Work to complete:
Output verbatim the lines beginning at the one that contains "left eye: (564, 350)" and ending at the last line of the material, inclusive of both.

= Beginning of Section =

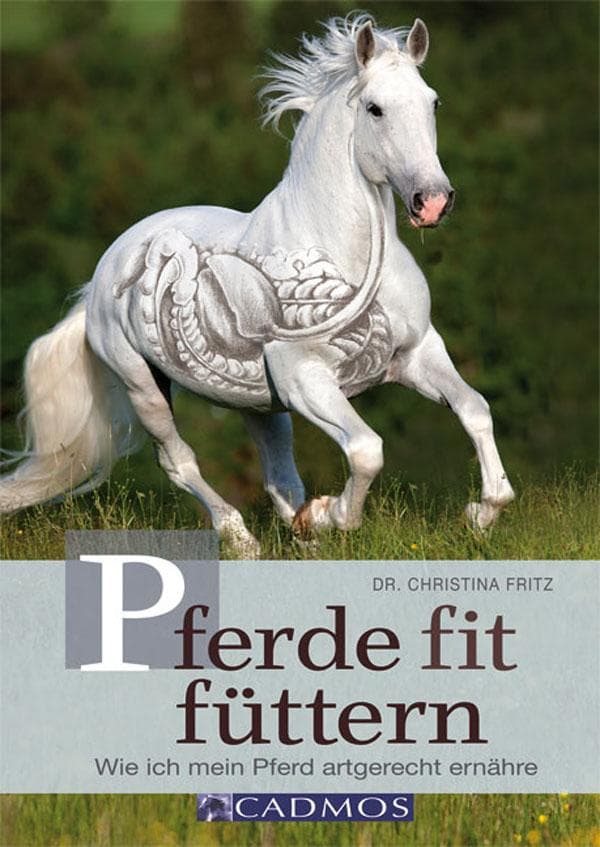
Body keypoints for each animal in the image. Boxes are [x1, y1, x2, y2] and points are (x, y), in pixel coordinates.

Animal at [0, 15, 515, 556]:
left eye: (432, 102)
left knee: (278, 474)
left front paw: (480, 515)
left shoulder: (417, 353)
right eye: (375, 108)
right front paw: (331, 516)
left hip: (256, 403)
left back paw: (301, 532)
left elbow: (475, 410)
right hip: (143, 385)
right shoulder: (305, 377)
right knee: (179, 461)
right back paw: (243, 538)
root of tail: (102, 277)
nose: (432, 201)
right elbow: (366, 450)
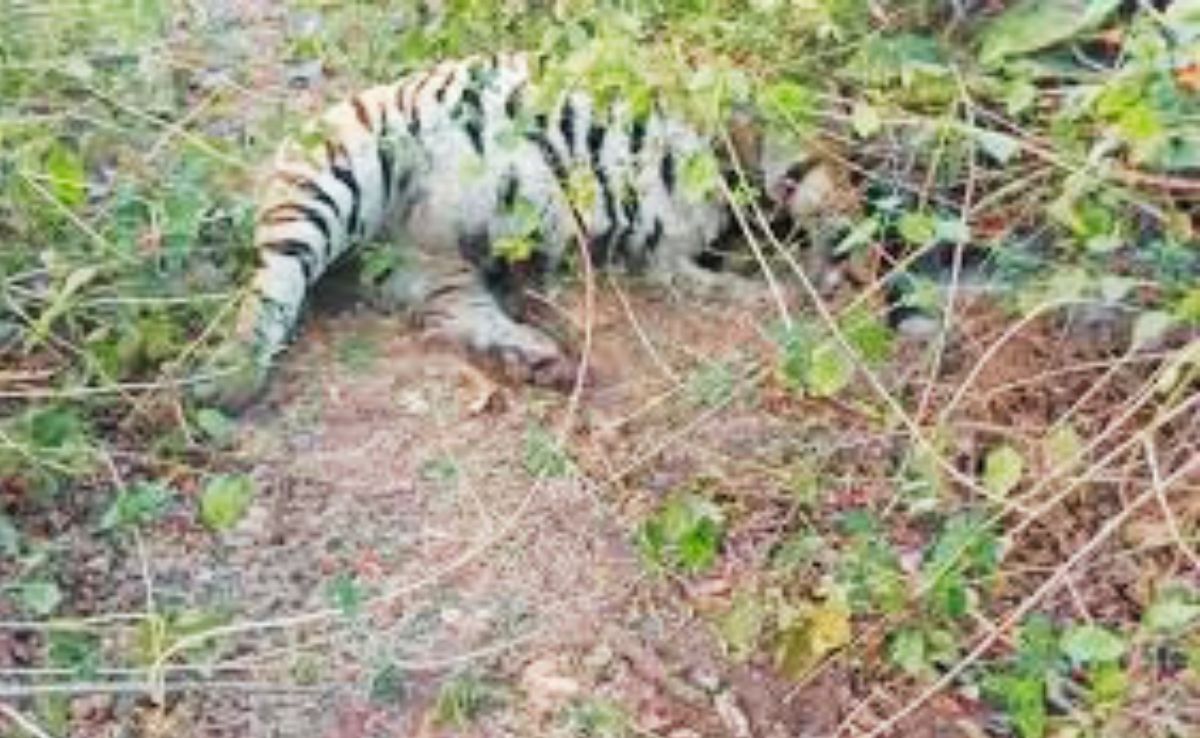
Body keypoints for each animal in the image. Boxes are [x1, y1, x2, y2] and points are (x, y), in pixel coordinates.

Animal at [197, 51, 853, 411]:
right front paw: (819, 264)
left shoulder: (664, 250)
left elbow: (705, 274)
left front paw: (792, 277)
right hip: (333, 182)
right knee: (271, 286)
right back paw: (228, 380)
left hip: (435, 266)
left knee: (449, 315)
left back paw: (537, 361)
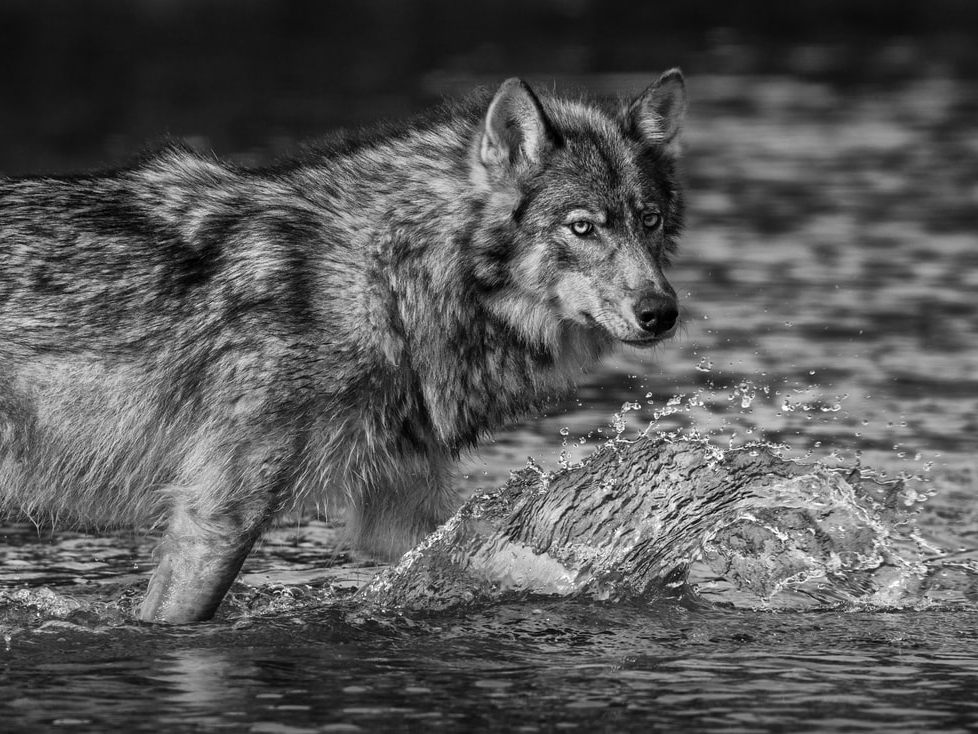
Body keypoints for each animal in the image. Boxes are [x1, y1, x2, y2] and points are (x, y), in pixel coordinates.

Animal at [0, 70, 687, 623]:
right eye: (583, 227)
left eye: (648, 220)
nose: (662, 313)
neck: (385, 282)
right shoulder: (218, 515)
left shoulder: (397, 509)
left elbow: (520, 558)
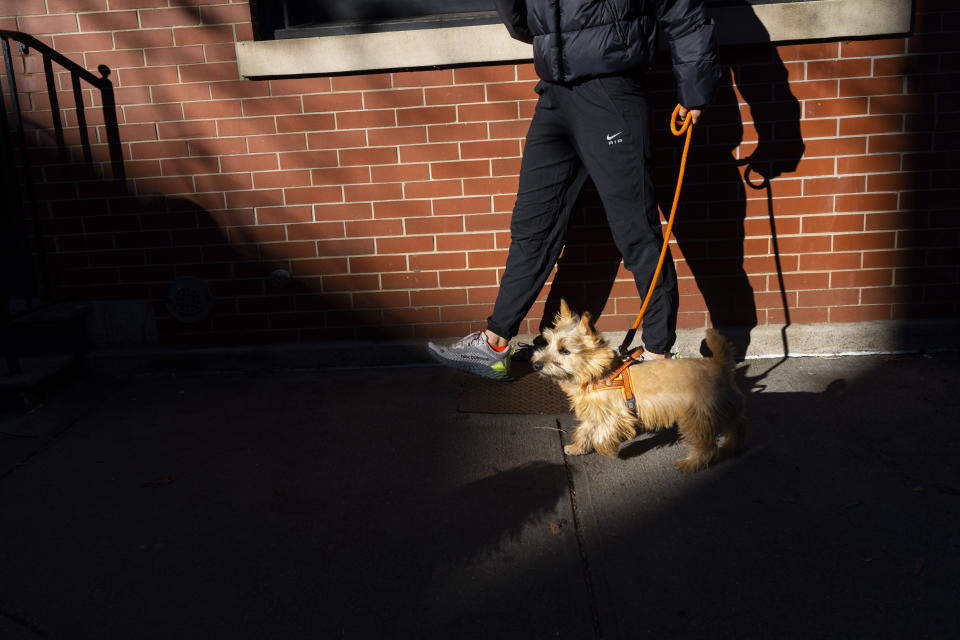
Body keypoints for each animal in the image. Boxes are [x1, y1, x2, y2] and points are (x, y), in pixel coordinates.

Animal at [528, 302, 748, 476]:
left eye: (564, 350)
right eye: (547, 343)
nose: (536, 364)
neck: (599, 373)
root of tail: (720, 364)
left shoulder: (615, 415)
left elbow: (601, 434)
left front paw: (606, 449)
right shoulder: (595, 413)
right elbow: (585, 430)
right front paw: (576, 447)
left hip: (696, 416)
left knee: (706, 446)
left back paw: (690, 464)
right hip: (724, 407)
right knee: (735, 426)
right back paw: (731, 446)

= End of Section =

Solution to this task:
left eye: (564, 350)
right eye: (547, 343)
nose: (536, 364)
neck: (599, 373)
root of tail: (720, 364)
left shoulder: (615, 415)
left elbow: (601, 434)
left front paw: (606, 449)
right shoulder: (595, 413)
right elbow: (585, 430)
right front paw: (576, 447)
left hip: (696, 416)
left knee: (706, 446)
left back paw: (690, 464)
right hip: (724, 407)
right knee: (735, 426)
right back paw: (731, 446)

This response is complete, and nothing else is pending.